We can then tailor our search per location or connections; each one of the employees could be relevant to the investigation. Mapping out the organogram of a target business can help understand what needs to be researched, and what is noise to be ruled out of the process.

With a step further, we can start reasoning in terms of prior appointments and companies.
Let’s explain that: if we are looking for information on GreatFirm London Ltd, connected to our target, it is better to look for previous employees. There is a chance they could be willing to disclose some information if approached. Not all work relations end perfectly well, and there is potential for gathering important information from individuals who have left an organisation. Again, this is just a way of thinking about pivoting, and of course, again, it exceeds the boundaries of OSINT.

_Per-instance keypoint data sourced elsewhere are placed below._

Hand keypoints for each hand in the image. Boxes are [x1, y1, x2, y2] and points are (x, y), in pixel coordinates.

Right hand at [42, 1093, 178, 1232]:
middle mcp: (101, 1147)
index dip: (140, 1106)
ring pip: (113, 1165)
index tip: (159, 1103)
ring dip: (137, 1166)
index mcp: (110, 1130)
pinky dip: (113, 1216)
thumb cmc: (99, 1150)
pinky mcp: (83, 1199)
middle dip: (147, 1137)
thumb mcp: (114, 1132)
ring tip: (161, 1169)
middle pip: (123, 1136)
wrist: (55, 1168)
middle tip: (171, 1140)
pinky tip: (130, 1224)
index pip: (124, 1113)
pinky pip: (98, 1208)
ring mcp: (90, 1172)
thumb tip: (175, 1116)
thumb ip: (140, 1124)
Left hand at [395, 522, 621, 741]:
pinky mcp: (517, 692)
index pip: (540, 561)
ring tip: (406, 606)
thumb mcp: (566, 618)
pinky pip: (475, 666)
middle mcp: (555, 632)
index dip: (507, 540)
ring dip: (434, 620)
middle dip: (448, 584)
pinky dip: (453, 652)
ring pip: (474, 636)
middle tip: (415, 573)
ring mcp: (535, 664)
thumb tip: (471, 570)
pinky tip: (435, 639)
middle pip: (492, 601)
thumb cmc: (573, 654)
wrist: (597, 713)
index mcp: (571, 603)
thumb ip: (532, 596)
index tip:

We can even check if a person of interest from a company of interest is related to Jane Doe:

We can exploit this information to search social media accounts, where usually individuals tend to lower their defences and let work-related details leak outside.
We can check shared pictures, engagements, and comments to find out relationships between Jane and other persons. We can spot intertwined affiliations, business relationships, even discrepancies about lifestyle, locations, habits.
In (not so) rare cases, individuals post their passport, flight tickets, or other sensitive documents from which PAI can be retrieved and become pivot points again.

For instance, if you have got a mobile number, you could add it to your contacts and check their WhatsApp profile; or you can check LinkedIn and Facebook events to further understand habits, movements, and interests in case you are allowed to establish rapport and engage with Jane to gather additional information, or to pivot from her to another objective according to your intelligence requirements.

From information to intelligence

After collecting, processing, and pivoting information on Jane Doe and GreatFirm London Ltd, we need to turn that information into something more: answers. Insights. Intelligence. Information alone would be just a compilation of data that cannot speak and definitely not tell any useful story.
So, if we find out that Jane Doe has been in touch with a certain person from a company that has experienced issues in another country, we can flag that. Then, we can exploit our knowledge of her business history to infer some conclusions about her trustworthiness. Even, if we are allowed, depending on our rules of engagement, we can leverage our OSINT to inform a HUMINT operation and engage the target directly. For instance, we could impersonate an employer and capitalise on personal details to trigger interest and to establish rapport. And of course, by remaining within the boundaries of OSINT and passive collection, we can provide a significant and meaningful picture of GreatFirm London Limited and Jane Doe, and infer a judgement to help a decision-maker act.

In any case, a process, a workflow, is essential to implement an established set of rules, figure out planning and direction, operate collection and processing, pivot from one point to another, keep track of the steps, select the available options, filter the noise out, and then provide a judgement on something or someone to inform further decisions.